== Trecho do texto ==

“Só
aprendi a ser bandido e dar estudos bíblicos”: esperança e contravenção na
experiência evangélica
“Portanto,
vão e façam discípulos de todas as nações, batizando-os em nome do Pai e do
Filho e do Espírito Santo” (Mateus 28:19)
Esta pequena passagem bíblica que serve de
epígrafe é chamada de Grande Comissão — ao menos é assim na tradição
evangélica. Trata-se do envio de Jesus a todos os seus discípulos,
comissionados para anunciar a boa-nova de que o Messias chegou, ressuscitou, e
está prestes a redimir o mundo. Esse é o texto fundante da maneira como os
evangélicos validam a sua experiência religiosa. O centro de sua vida é
participar do anúncio das boas-novas, que geram discípulos e, assim, os
batizam. Uma visão universalista: todos os povos e nações devem ouvir o chamado
de Cristo, que exige uma disposição integral. Qual é a missão do crente,
comissionada pelo próprio Redentor do mundo? Pregar o evangelho e batizar.

===
== Linhas fornecidas ==

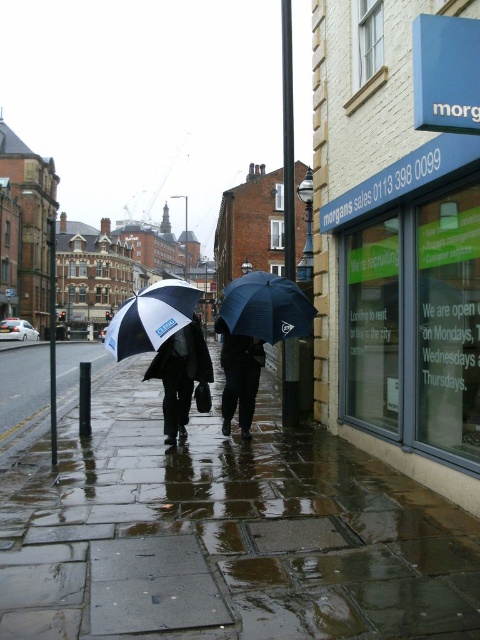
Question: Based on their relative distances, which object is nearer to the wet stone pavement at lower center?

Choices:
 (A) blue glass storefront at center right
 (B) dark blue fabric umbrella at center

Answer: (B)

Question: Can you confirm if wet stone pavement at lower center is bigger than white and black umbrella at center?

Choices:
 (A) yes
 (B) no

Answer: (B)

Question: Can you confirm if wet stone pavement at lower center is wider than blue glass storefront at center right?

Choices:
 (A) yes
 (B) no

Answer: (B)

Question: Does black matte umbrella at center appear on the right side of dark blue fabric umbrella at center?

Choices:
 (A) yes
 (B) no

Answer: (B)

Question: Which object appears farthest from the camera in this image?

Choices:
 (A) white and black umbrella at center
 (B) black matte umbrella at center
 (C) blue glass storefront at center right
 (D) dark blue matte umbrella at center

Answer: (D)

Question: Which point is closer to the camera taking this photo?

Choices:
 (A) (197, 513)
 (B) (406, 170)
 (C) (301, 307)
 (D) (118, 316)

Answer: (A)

===
== Linhas fornecidas ==

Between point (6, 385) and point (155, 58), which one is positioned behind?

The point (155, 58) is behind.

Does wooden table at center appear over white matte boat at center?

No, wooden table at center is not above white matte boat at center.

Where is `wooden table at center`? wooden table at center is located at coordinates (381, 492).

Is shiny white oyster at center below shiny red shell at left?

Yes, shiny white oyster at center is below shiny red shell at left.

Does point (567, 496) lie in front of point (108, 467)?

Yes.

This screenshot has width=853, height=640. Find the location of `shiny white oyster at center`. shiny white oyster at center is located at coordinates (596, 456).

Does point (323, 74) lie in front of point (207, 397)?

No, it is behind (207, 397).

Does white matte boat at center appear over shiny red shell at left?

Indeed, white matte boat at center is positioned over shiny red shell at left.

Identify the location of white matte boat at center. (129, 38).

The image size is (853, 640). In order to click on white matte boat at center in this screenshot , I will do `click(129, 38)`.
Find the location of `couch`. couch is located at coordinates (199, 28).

===
== Linhas fornecidas ==

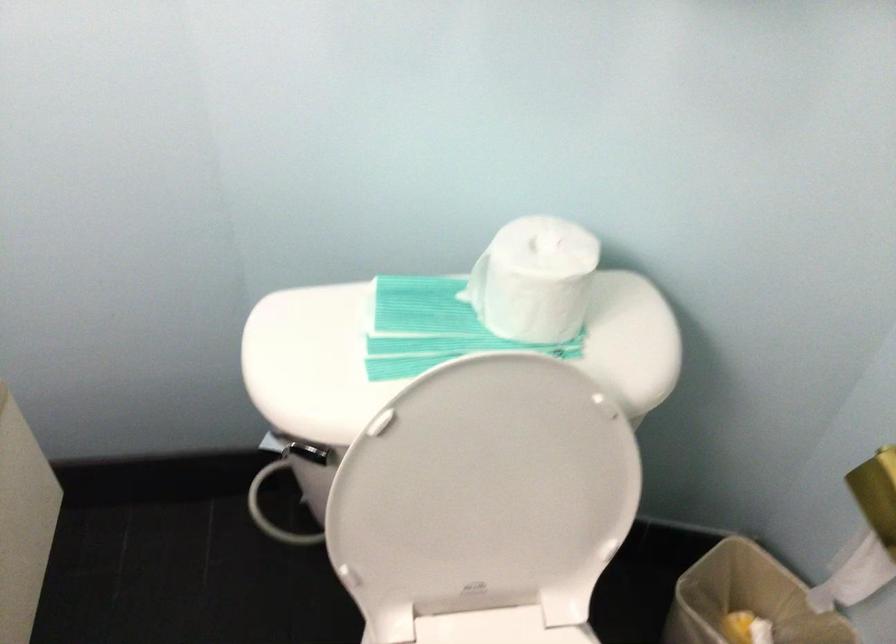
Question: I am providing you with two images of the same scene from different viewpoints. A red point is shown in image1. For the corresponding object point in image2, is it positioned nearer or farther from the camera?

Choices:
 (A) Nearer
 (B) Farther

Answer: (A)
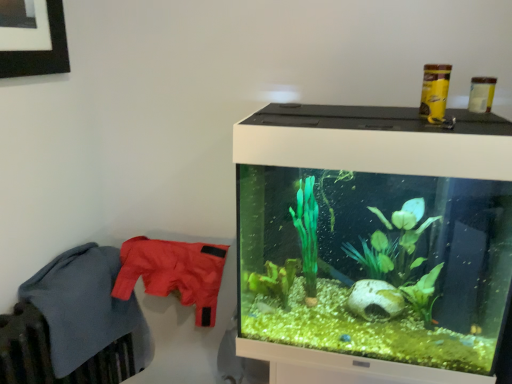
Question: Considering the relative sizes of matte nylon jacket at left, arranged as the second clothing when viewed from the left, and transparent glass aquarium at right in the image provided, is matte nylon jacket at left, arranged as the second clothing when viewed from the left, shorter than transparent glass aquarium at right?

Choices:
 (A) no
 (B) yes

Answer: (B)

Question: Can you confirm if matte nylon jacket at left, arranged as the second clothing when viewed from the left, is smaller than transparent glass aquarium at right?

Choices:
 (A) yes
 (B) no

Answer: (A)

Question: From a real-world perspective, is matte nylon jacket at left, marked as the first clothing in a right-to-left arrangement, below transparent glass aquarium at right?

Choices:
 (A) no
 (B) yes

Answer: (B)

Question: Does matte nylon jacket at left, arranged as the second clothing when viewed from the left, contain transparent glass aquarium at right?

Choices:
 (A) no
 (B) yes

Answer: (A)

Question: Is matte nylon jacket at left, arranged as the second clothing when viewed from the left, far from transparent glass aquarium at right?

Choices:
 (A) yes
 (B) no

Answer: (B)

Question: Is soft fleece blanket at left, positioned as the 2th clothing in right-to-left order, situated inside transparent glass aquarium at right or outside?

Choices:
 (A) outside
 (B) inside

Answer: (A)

===

→ Tarefa proposta: Transcreva, do trecho sobre a experiência evangélica, a passagem que começa em “Esta pequena passagem” e segue até “evangelho e batizar.”.

→ Sua resolução:
Esta pequena passagem bíblica que serve de
epígrafe é chamada de Grande Comissão — ao menos é assim na tradição
evangélica. Trata-se do envio de Jesus a todos os seus discípulos,
comissionados para anunciar a boa-nova de que o Messias chegou, ressuscitou, e
está prestes a redimir o mundo. Esse é o texto fundante da maneira como os
evangélicos validam a sua experiência religiosa. O centro de sua vida é
participar do anúncio das boas-novas, que geram discípulos e, assim, os
batizam. Uma visão universalista: todos os povos e nações devem ouvir o chamado
de Cristo, que exige uma disposição integral. Qual é a missão do crente,
comissionada pelo próprio Redentor do mundo? Pregar o evangelho e batizar.